Exercise 1 » Change "training session" to "workshop" in the passage on phonics training for Omaha teachers, and give the part that begins at the words "Early reports are" and stops after "indication of quality.".
Exercise 2 » Write what follows the last sentence of the passage on phonics training for Omaha teachers.

Exercise text »
________________________________________

Early reports are highly enthusiastic. Ann Mactier, member of the State Board of Education, visited a training session in Omaha and said she was ‘’amazed” to see how happy the teachers were about the methods they were learning, and that the presentation was ‘’terrific.’’

Mrs. Mactier, a former member of the Omaha Public Schools board, said that teachers from OPS grade schools Lothrop, Miller Park, Belvedere, Kellom, and Mount View were receiving the training.

Although it isn’t exactly like the Spalding Phonics method that Mrs. Mactier and other reading leaders, including former Omahan Linda Weinmaster of Lawrence, Kan., have espoused before the State Board of Education, it’s very close, Mrs. Mactier said. The complete Orton code made up a page in the materials, she said, which is an excellent indication of quality.

________________________________________

Saved entries
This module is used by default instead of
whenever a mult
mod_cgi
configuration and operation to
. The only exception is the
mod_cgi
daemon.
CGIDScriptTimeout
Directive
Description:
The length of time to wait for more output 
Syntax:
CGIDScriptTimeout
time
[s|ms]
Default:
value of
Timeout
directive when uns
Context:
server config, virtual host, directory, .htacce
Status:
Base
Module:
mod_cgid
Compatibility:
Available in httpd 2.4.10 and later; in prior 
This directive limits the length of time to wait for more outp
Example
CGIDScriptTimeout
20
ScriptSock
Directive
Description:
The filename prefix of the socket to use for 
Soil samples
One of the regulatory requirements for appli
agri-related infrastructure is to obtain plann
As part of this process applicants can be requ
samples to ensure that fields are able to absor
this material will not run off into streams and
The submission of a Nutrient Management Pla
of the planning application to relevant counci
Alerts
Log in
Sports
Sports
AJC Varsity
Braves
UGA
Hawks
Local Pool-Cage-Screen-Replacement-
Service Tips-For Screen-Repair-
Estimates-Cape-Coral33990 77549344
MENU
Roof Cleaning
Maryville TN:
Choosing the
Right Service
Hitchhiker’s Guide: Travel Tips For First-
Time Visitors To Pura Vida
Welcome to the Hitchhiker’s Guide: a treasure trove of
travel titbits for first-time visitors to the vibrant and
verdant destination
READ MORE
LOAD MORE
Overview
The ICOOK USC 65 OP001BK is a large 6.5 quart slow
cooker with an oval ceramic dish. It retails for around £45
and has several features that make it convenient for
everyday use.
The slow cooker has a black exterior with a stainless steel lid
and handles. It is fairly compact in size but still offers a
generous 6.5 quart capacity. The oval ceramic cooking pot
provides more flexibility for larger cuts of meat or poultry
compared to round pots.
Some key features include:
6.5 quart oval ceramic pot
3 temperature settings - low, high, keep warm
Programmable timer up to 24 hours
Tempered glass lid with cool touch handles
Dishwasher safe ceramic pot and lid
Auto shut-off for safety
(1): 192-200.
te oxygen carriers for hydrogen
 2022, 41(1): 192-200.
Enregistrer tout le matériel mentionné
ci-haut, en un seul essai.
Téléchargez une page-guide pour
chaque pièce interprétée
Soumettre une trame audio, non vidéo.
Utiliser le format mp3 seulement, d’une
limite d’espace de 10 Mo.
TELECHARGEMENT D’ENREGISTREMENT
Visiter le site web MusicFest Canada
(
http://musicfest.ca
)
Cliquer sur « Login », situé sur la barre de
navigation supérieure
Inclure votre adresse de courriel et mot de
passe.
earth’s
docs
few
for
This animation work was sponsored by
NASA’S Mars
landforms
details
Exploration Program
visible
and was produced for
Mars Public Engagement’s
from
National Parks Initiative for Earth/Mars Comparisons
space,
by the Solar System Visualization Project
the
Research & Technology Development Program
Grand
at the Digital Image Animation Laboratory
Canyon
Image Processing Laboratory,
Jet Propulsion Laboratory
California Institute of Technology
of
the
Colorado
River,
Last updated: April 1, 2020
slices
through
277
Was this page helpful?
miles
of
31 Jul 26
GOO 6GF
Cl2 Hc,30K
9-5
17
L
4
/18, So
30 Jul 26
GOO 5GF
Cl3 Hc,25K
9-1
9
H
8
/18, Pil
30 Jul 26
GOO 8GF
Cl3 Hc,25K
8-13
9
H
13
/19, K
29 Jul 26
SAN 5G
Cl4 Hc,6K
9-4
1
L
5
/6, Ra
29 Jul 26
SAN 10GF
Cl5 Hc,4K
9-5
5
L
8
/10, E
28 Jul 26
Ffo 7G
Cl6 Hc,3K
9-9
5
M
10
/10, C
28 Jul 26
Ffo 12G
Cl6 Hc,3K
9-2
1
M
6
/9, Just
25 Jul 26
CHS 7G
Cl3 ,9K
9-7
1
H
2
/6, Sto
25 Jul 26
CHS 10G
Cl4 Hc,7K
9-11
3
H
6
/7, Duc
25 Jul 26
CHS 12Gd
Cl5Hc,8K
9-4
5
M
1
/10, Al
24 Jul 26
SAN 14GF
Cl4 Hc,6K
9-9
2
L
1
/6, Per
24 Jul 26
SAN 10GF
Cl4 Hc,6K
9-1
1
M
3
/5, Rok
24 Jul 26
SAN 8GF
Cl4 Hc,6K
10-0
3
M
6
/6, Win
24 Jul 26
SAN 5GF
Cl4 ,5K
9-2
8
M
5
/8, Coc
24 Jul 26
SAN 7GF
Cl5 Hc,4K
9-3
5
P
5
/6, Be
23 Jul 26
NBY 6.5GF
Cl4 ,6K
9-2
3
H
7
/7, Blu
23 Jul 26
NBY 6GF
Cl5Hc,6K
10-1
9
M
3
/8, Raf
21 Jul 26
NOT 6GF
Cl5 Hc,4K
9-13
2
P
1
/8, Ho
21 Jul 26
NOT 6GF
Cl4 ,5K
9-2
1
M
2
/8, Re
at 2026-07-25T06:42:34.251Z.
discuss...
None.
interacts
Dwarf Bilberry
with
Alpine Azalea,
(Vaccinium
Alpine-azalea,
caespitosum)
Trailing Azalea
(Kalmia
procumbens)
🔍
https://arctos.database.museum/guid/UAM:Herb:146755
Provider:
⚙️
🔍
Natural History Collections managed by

________________________________________

Answer space 1 »
Early reports are highly enthusiastic. Ann Mactier, member of the State Board of Education, visited a workshop in Omaha and said she was ‘’amazed” to see how happy the teachers were about the methods they were learning, and that the presentation was ‘’terrific.’’

Mrs. Mactier, a former member of the Omaha Public Schools board, said that teachers from OPS grade schools Lothrop, Miller Park, Belvedere, Kellom, and Mount View were receiving the training.

Although it isn’t exactly like the Spalding Phonics method that Mrs. Mactier and other reading leaders, including former Omahan Linda Weinmaster of Lawrence, Kan., have espoused before the State Board of Education, it’s very close, Mrs. Mactier said. The complete Orton code made up a page in the materials, she said, which is an excellent indication of quality.

Answer space 2 »
There aren’t many features of the No Child Left Behind act that most Republicans like, since it represents federal involvement in local education. That’s a constitutional no-no. Most in the GOP would like to do away with the U.S. Department of Education entirely.

But at least No Child Left Behind is finally focusing our tax dollars on methods that actually work instead of the ineffective whole-language methods most schools have been using for years.

Maybe the best thing about No Child Left Behind is that, once our teachers know how to teach our kids how to read, we can leave federal education intervention and interference behind, once and for all.